The movement of water to generate power has existed for hundreds of years with the use of the water wheel as a primary example. Nowadays, hydroelectric power is generated by large power stations that use the flow of water through dams to restrict and direct that flow through turbines to generate electricity. Due to the geographical problems associated with finding suitable valleys to accomplish this, much of this is restricted to Scotland. The latest form of hydro power is the use of turbines to harness the energy of waves to generate power. There are plans to develop off-shore farms and the first such turbine was switched on in 2008. The Committee on Climate Change estimates that hydroelectric power could theoretically contribute up to 8 billion kilowatt-hours (kWh) of electricity per year to the UK's energy needs.

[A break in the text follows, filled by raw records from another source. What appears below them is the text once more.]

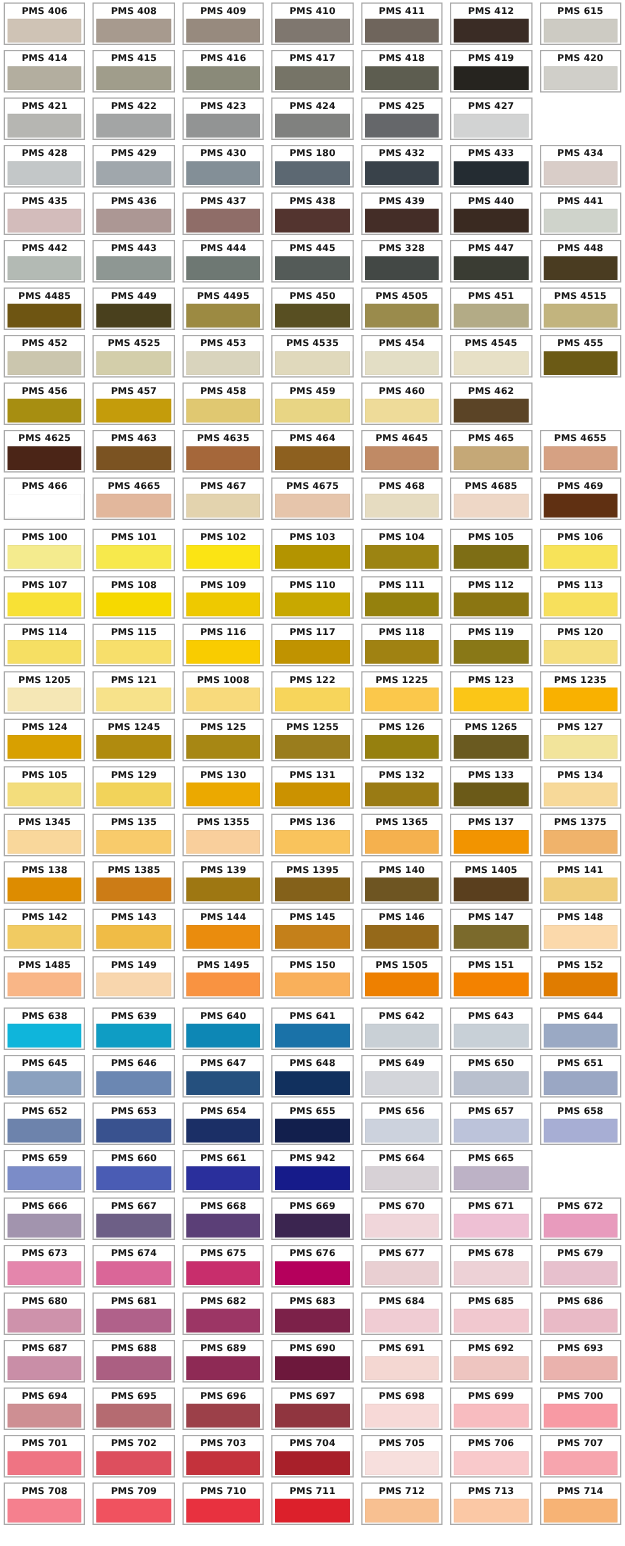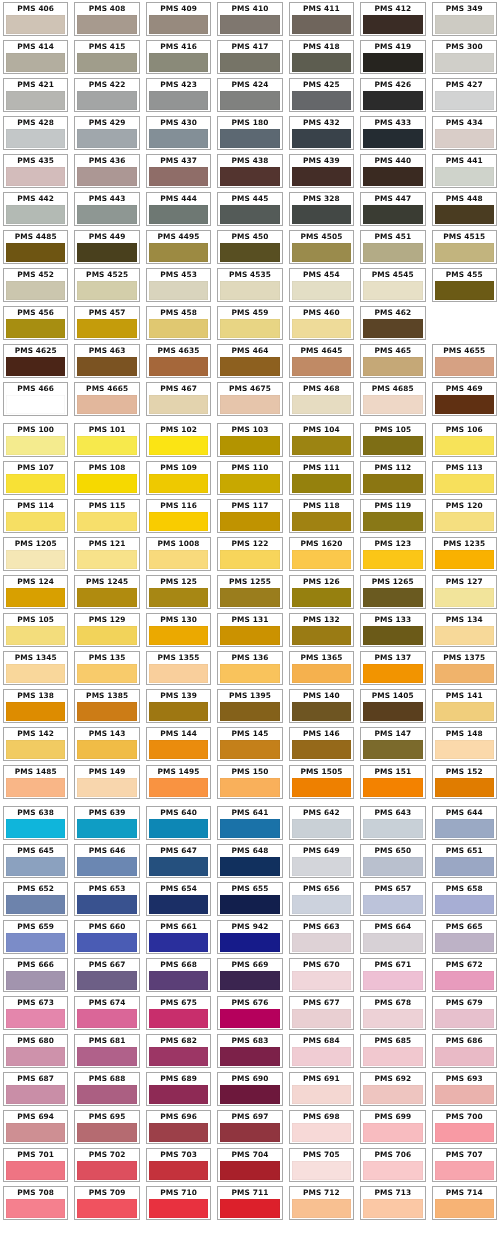--- a/index.html
+++ b/index.html
@@ -126,21 +126,21 @@
         <div class="cell">
           <div class="card">
             <div class="label">PMS 412</div>
             <div class="swatch-wrap">
               <div class="swatch" style="background-color: rgb(58, 44, 37);"></div>
             </div>
           </div>
         </div>
         <div class="cell">
           <div class="card">
-            <div class="label">PMS 349</div>
+            <div class="label">PMS 615</div>
             <div class="swatch-wrap">
               <div class="swatch" style="background-color: rgb(205, 203, 195);"></div>
             </div>
           </div>
         </div>
       </div>
       <div class="row">
         <div class="cell">
           <div class="card">
             <div class="label">PMS 414</div>
@@ -184,21 +184,21 @@
         <div class="cell">
           <div class="card">
             <div class="label">PMS 419</div>
             <div class="swatch-wrap">
               <div class="swatch" style="background-color: rgb(38, 36, 31);"></div>
             </div>
           </div>
         </div>
         <div class="cell">
           <div class="card">
-            <div class="label">PMS 300</div>
+            <div class="label">PMS 420</div>
             <div class="swatch-wrap">
               <div class="swatch" style="background-color: rgb(208, 207, 201);"></div>
             </div>
           </div>
         </div>
       </div>
       <div class="row">
         <div class="cell">
           <div class="card">
             <div class="label">PMS 421</div>
@@ -229,28 +229,20 @@
             <div class="swatch-wrap">
               <div class="swatch" style="background-color: rgb(128, 129, 127);"></div>
             </div>
           </div>
         </div>
         <div class="cell">
           <div class="card">
             <div class="label">PMS 425</div>
             <div class="swatch-wrap">
               <div class="swatch" style="background-color: rgb(101, 103, 106);"></div>
-            </div>
-          </div>
-        </div>
-        <div class="cell">
-          <div class="card">
-            <div class="label">PMS 426</div>
-            <div class="swatch-wrap">
-              <div class="swatch" style="background-color: rgb(43, 43, 43);"></div>
             </div>
           </div>
         </div>
         <div class="cell">
           <div class="card">
             <div class="label">PMS 427</div>
             <div class="swatch-wrap">
               <div class="swatch" style="background-color: rgb(210, 211, 211);"></div>
             </div>
           </div>
@@ -916,21 +908,21 @@
         <div class="cell">
           <div class="card">
             <div class="label">PMS 122</div>
             <div class="swatch-wrap">
               <div class="swatch" style="background-color: rgb(247, 213, 91);"></div>
             </div>
           </div>
         </div>
         <div class="cell">
           <div class="card">
-            <div class="label">PMS 1620</div>
+            <div class="label">PMS 1225</div>
             <div class="swatch-wrap">
               <div class="swatch" style="background-color: rgb(251, 200, 75);"></div>
             </div>
           </div>
         </div>
         <div class="cell">
           <div class="card">
             <div class="label">PMS 123</div>
             <div class="swatch-wrap">
               <div class="swatch" style="background-color: rgb(251, 198, 23);"></div>
@@ -1493,28 +1485,20 @@
             <div class="swatch-wrap">
               <div class="swatch" style="background-color: rgb(42, 47, 156);"></div>
             </div>
           </div>
         </div>
         <div class="cell">
           <div class="card">
             <div class="label">PMS 942</div>
             <div class="swatch-wrap">
               <div class="swatch" style="background-color: rgb(22, 27, 138);"></div>
-            </div>
-          </div>
-        </div>
-        <div class="cell">
-          <div class="card">
-            <div class="label">PMS 663</div>
-            <div class="swatch-wrap">
-              <div class="swatch" style="background-color: rgb(222, 210, 214);"></div>
             </div>
           </div>
         </div>
         <div class="cell">
           <div class="card">
             <div class="label">PMS 664</div>
             <div class="swatch-wrap">
               <div class="swatch" style="background-color: rgb(215, 209, 214);"></div>
             </div>
           </div>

Wind farms have been a factor in the UK landscape for many years. With over 350 wind farms consisting of over 3800 wind turbines, the industry represents 6858 megawatts of capacity. The development of offshore wind farms is likely to produce significant increases in the capacity with 5 wind farms becoming operational in 2012. The UK is currently number eight in the world table of wind power generating capacity.
If you want to ensure that the gas and electricity you use is generated only from these sources, an energy switching website is an easy way of doing this. Companies that supply energy only from renewable energy are clearly indicated in the results of the energy company comparison.